Penerapan teknologi informasi
Ia mencontohkan, pentingnya pencegahan korupsi melalui Sistem Pemerintahan Berbasis Elektronik (SPBE). Salah satu implementasi SPBE adalah Sistem Informasi Pemerintah Daerah (SIPD).
”Secara elektronik, proses perencanaan, penganggaran, penatausahaan, serta pelaporan keuangan dan hasil pembangunan, sejak dari tingkat desa hingga pusat sudah terhubung dalam SIPD. Dengan terpadunya sistem keuangan ini, selain untuk pencegahan korupsi tentu dapat mendorong efisiensi dan efektifitas anggaran pemerintah,” ujarnya.
Baca Juga: Digitalisasi Didorong Atasi Korupsi
Selain itu, teknologi informasi dapat mendorong sinergi 14 kementerian dan lembaga di pusat dan pemerintah daerah pada Sistem Informasi Mineral dan Batubara (Simbara). Pemenuhan kewajiban pengusaha untuk membayar PNBP, pajak penghasilan dan penyediaan batubara untuk domestik (DMO) dapat dimonitor melalui Simbara.
”Sistem ini memperbaiki tata kelola batubara secara signifikan termasuk mencegah illegal mining, penyelundupan ekspor dan praktIk yang merugikan penerimaan negara sejak puluhan tahun. Tahun 2024, sistem ini akan diimplementasikan pada komoditas nikel dan timah,” kata Nawawi.
Sinergi kelembagaan dan penggunaan teknologi informasi juga telah terjadi pada sistem logistik nasional. Integrasi sistem dan koordinasi 18 kementerian/lembaga dan dunia usaha pada pelabuhan laut telah berhasil menurunkan waktu dan biaya di pelabuhan. Dimulai dari 14 pelabuhan laut besar, kini digitalisasi proses telah melebar pada pelabuhan udara bahkan 1.400 terminal khusus.

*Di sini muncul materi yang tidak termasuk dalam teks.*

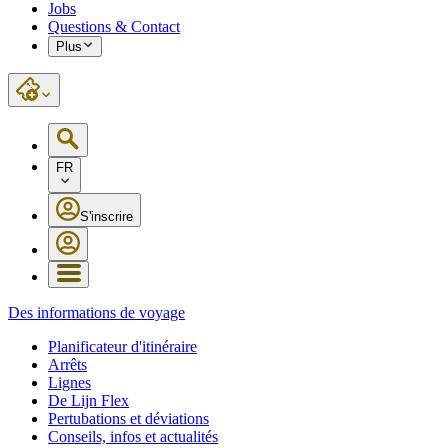
Jobs
Questions & Contact
Plus
FR
S'inscrire
Des informations de voyage
Planificateur d'itinéraire
Arrêts
Lignes
De Lijn Flex
Pertubations et déviations
Conseils, infos et actualités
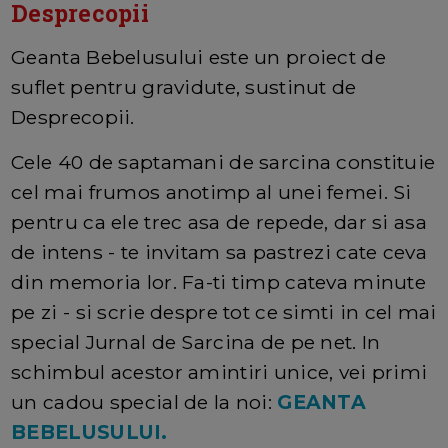
Desprecopii
Geanta Bebelusului este un proiect de
suflet pentru gravidute, sustinut de
Desprecopii.
Cele 40 de saptamani de sarcina constituie
cel mai frumos anotimp al unei femei. Si
pentru ca ele trec asa de repede, dar si asa
de intens - te invitam sa pastrezi cate ceva
din memoria lor. Fa-ti timp cateva minute
pe zi - si scrie despre tot ce simti in cel mai
special Jurnal de Sarcina de pe net. In
schimbul acestor amintiri unice, vei primi
un cadou special de la noi:
GEANTA
BEBELUSULUI.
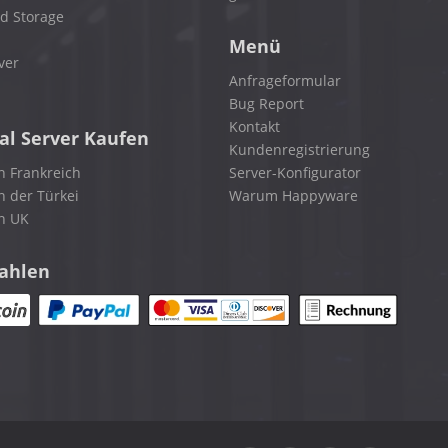
d Storage
Menü
ver
Anfrageformular
Bug Report
Kontakt
al Server Kaufen
Kundenregistrierung
n Frankreich
Server-Konfigurator
n der Türkei
Warum Happyware
in UK
zahlen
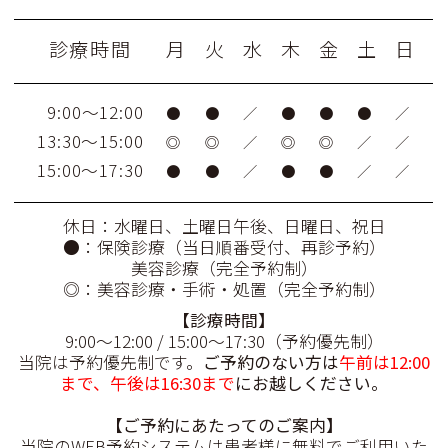
診療時間
月
火
水
木
金
土
日
9:00～12:00
●
●
／
●
●
●
／
13:30～15:00
◎
◎
／
◎
◎
／
／
15:00～17:30
●
●
／
●
●
／
／
休日：水曜日、土曜日午後、日曜日、祝日
●：保険診療（当日順番受付、再診予約）
美容診療（完全予約制）
◎：美容診療・手術・処置（完全予約制）
【診療時間
】
9:00〜12:00 / 15:00〜17:30（予約優先制）
当院は予約優先制です。
ご予約のない方は
午前は12:00
まで、午後は16:30まで
にお越しください。
【ご予約にあたってのご案内】
当院のWEB予約システムは患者様に無料でご利用いた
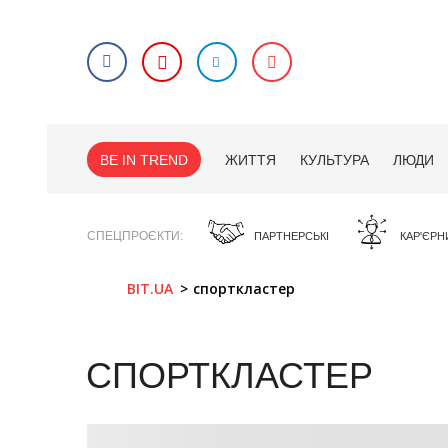
BE IN TREND
ЖИТТЯ
КУЛЬТУРА
ЛЮДИ
СПЕЦПРОЄКТИ
ПАРТНЕРСЬКІ
КАР'ЄРН
BIT.UA
спорткластер
СПОРТКЛАСТЕР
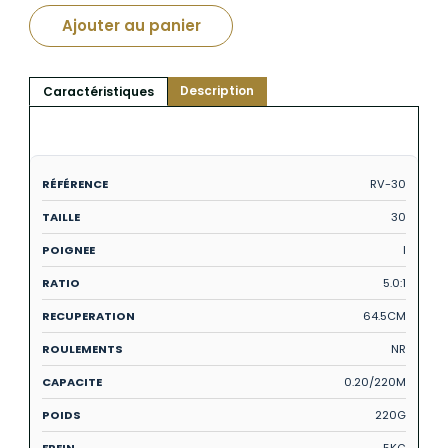
Ajouter au panier
Description
Caractéristiques
RV-30
30
I
5.0:1
64.5CM
NR
0.20/220M
220G
5KG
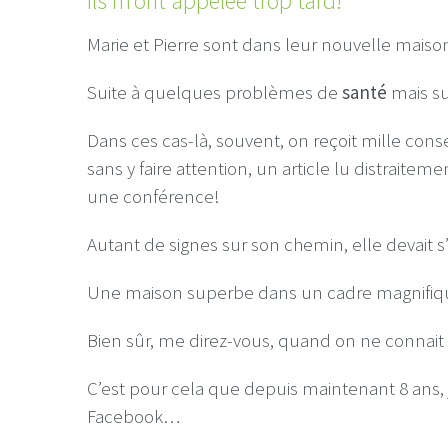
Ils m’ont appelée trop tard!
Marie et Pierre sont dans leur nouvelle maiso
Suite à quelques problèmes de
santé
mais su
Dans ces cas-là, souvent, on reçoit mille cons
sans y faire attention, un article lu distraite
une conférence!
Autant de signes sur son chemin, elle devait s’y
Une maison superbe dans un cadre magnifiq
Bien sûr, me direz-vous, quand on ne connait 
C’est pour cela que depuis maintenant 8 ans, j
Facebook…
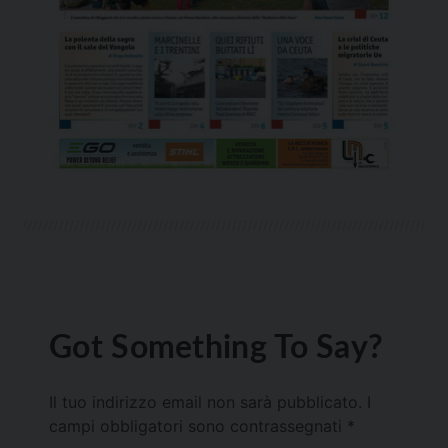
Got Something To Say?
Il tuo indirizzo email non sarà pubblicato.
I
campi obbligatori sono contrassegnati
*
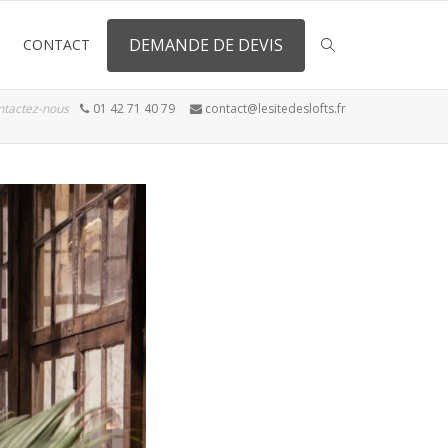
DEMANDE DE DEVIS
CONTACT
ntactez-nous
01 42 71 40 79
contact@lesitedeslofts.fr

Ia juga menyebutkan bahwa upaya penindakan dan pencegahan korupsi untuk jangka panjang perlu dilengkapi dengan pendidikan antikorupsi berupa penanaman nilai-nilai integritas ke aparat pemerintah dan seluruh lapisan masyarakat.
Baca Juga: Gerakan Masyarakat untuk Indonesia Bersih dari Korupsi
Saat ini terdapat 3.000 penyuluh antikorupsi. Mereka adalah masyarakat yang siap menyuluh kelompok masyarakat lain setelah mendapat pembekalan berupa sertifikasi kompetensi dari KPK. Mereka fokus pada penyuluhan tentang pentingnya antikorupsi di pelbagai lapisan masyarakat.
Peringatan puncak Hari Antikorupsi Sedunia dilaksanakan selama dua hari, pada Selasa-Rabu (12-13/12/2023). Berbagai kegiatan akan diikuti oleh unsur pemerintahan di tingkat pusat dan daerah, unsur masyarakat yang terdiri dari masyarakat sipil, akademisi, serta jurnalis.
Saat dimintai pandangan, Direktur Eksekutif Center of Reform on Economics (CORE) Indonesia Mohammad Faisal menuturkan, UU perampasan aset penting untuk memberikan efek jera bagi koruptor. ”Jadi, koruptor yang tertangkap bukan hanya dipenjara, melainkan juga dimiskinkan. Dan, salah satunya adalah dengan perampasan aset,” katanya.
Faisal berpendapat bahwa keberadaan UU perampasan aset saja belum cukup memberantas korupsi. Perampasan aset adalah instrumennya. Instrumen ini harus diikuti dengan penegakan hukum pada aspek lain, terutama dalam hal penyelidikan dan penyidikan tersangka korupsi.
”Tentu saja penegak hukumnya harus bersih dulu. (Hal ini) karena walaupun ada UU Perampasan Aset, tapi kalau kemudian siapa yang diselidiki, disidik, dan juga ditangkap sebagai koruptor ini bias kepentingan–termasuk di antaranya bias kepentingan politik, jadi tidak menangkap pelakunya, tetapi justru menjadikannya sebagai alat politik–ini yang tetap akan membuat masyarakat apatis,” ujar Faisal.